The ECA engine is ECAL's low-level event engine which does the actual concurrent event processing. Through ECAL a user can define rules which execute certain actions under certain conditions. The engine is defined in ecal.engine
.
The event-based system relies heavily on priorities for control flow. Both events and rules (which are triggered by events) have priorities. By default events and rules have the priority 0 which is the highest priority. Events are processed according to their priority and all triggering rules of a single event are executed according to their priority.
The processor is the central piece of the event engine. It controls the thread pool, contains the rule index and handles the event processing.
The engines behaviour is solely defined by rules. These rules are added before the engine is started. Each added rule has a priority which determines their execution order if multiple rules are triggered by the same event. The main processing cycle, once the engine has been started, can be described as:
Event injection -> Triggering check -> Rule Matching -> Fire Rules
When injecting a new event it is possible to also pass a monitor with a certain scope and a priority. The scope is used by the processor to narrow down the triggering rules. A possible scenario for scopes are different types of analysis (e.g. quick analysis or deep analysis - only a subset of rules is required for the quick analysis). The priority determines when an event is processed - higher priority events are processed first.

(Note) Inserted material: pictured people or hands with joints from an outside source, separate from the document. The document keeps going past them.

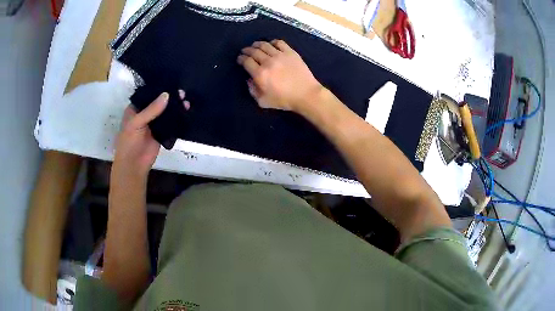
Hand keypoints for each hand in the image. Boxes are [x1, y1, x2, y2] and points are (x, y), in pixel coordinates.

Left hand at [113, 91, 190, 178]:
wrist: (134, 164)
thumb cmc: (129, 141)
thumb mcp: (137, 123)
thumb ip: (151, 109)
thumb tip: (167, 95)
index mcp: (135, 108)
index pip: (148, 94)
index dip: (158, 88)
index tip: (171, 82)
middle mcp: (145, 114)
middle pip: (158, 102)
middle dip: (170, 98)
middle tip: (182, 92)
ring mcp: (154, 123)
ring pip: (166, 112)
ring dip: (175, 107)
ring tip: (186, 102)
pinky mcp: (162, 132)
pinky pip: (170, 123)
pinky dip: (177, 118)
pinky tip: (185, 112)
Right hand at [237, 40, 323, 112]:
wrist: (306, 94)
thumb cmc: (284, 100)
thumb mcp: (263, 101)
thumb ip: (252, 90)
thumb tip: (249, 79)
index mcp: (260, 74)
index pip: (246, 61)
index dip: (241, 58)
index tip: (240, 59)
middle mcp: (268, 62)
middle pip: (254, 51)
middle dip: (247, 50)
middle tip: (245, 51)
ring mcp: (280, 55)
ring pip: (265, 45)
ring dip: (257, 44)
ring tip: (255, 45)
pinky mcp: (290, 52)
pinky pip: (279, 43)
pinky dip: (272, 42)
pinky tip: (271, 45)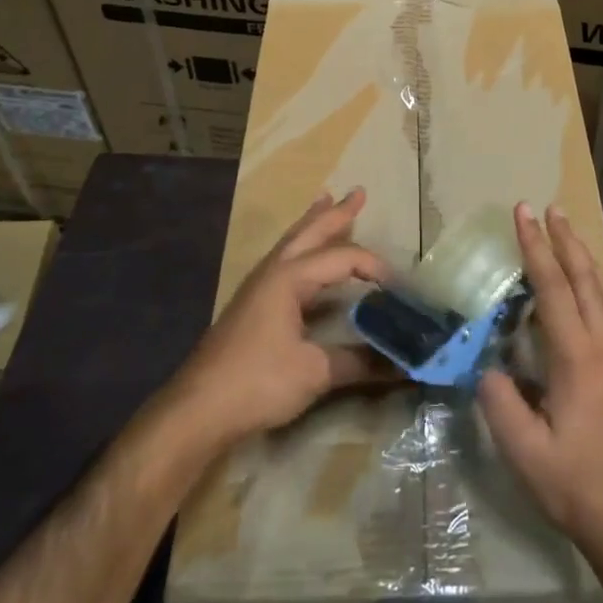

After an event is injected the Processor first checks if anything triggers on the event. The result of this is cached. The trigger check is just a first quick check to determine if the event can be discarded right away - even if the event passes the check, it is possible, that no rule will actually fire.
After the first triggering check passed, the event is handed over to a task which runs in the thread pool. The task uses the rule index to determine all triggering rules. After filtering rules which are out of scope or which are suppressed by other rules, the remaining rules are sorted by their priority and then their action is executed.
A rule action can inject new events into the processor which starts the processing cycle again. The processor supports two modes of execution for rule sequences (rules triggered by an event in order of priority):
Do not fail on errors: all rules in a trigger sequence for a specific event are executed.
Fail on first error: the first rule which returns an error will stop the trigger sequence. Events which have been added by the failing rule are still processed.
Failing on the first error can be useful in scenarios where authorization is required. High priority rules can block lower priority rules from being executed.
For every event there is a monitor following the event. Monitors form trees as the events cascade. Monitor objects hold additional information such as priority (how quickly should the associated event be processed), processing errors, rule scope, as well as context objects.
Rules define the conditions under which a particular action should be executed. Every rule must have the following properties:
Events are injected into the processor and cause rules to fire. An event is a simple object which contains:
Events are always processed together with a monitor which is either implicitly created or explicitly given together with the event. If the monitor is explicitly given it is possible to specify an event scope which limits the triggering rules and a priority which determines the event processing order. An event with a lower priority is guaranteed to be processed after all events of a higher priority if these have been added before the lower priority event.
A client instantiates a new Processor giving the number of worker threads which should be used to process rules (a good number here are the cores of the physical processor).
proc := NewProcessor(1)
The client adds rules to the processor.
rule1 := &Rule{
"TestRule1", // Name
"My test rule", // Description
[]string{"core.main.event1"}, // Kind match
[]string{"data"}, // Match on event cascade scope
nil, // No state match
2, // Priority of the rule
[]string{"TestRule3", "TestRule2"}, // List of suppressed rules by this rule
func(p Processor, m Monitor, e *Event) error { // Action of the rule
... code of the rule
p.AddEvent(&Event{
"Next Event",
[]string{"core", "main", "event2"},
nil,
}, m.NewChildMonitor(1)) // New monitor with priority for new event
},
}
proc.AddRule(rule1)
...
The processor is started. At this point the thread pool inside the processor is waiting for tasks with the defined number of worker threads.
proc.SetRootMonitorErrorObserver(func(rm *RootMonitor) { // Called once a root monitor has finished
errs := rm.AllErrors()
...
})
proc.Start()
A root monitor is instantiated and an initial event is added.
e := NewEvent(
"InitialEvent", // Name
[]string{"core", "main", "event1"}, // Kind
map[interface{}]interface{}{ // State
"foo": "bar",
},
)
rootm := proc.NewRootMonitor(nil, nil)
rootm.SetFinishHandler(func(p Processor) { // Handler for end of event cascade
...
})
proc.AddEvent(e, rootm)
The event is processed as follows:
The event is injected into the procesor with or without a parent monitor.
Quick (not complete!) check if the event triggers any rules. This is to avoid unnecessary computation.
Create a new root monitor if no parent monitor has been given.
Add a task to the thread pool of the processor (containing the event, parent/root monitor and processor).
Thread pool of the processor takes the next task according to the highest priority.
Determine the triggering rules (matching via kind, state and scope without suppressed rules).
Execute the action of each triggering rule according to their priority.
The processor can run as long as needed and can be finished when the application should be terminated.
proc.Finish()
Calling Finish()
will finish all remaining tasks and then stop the processor.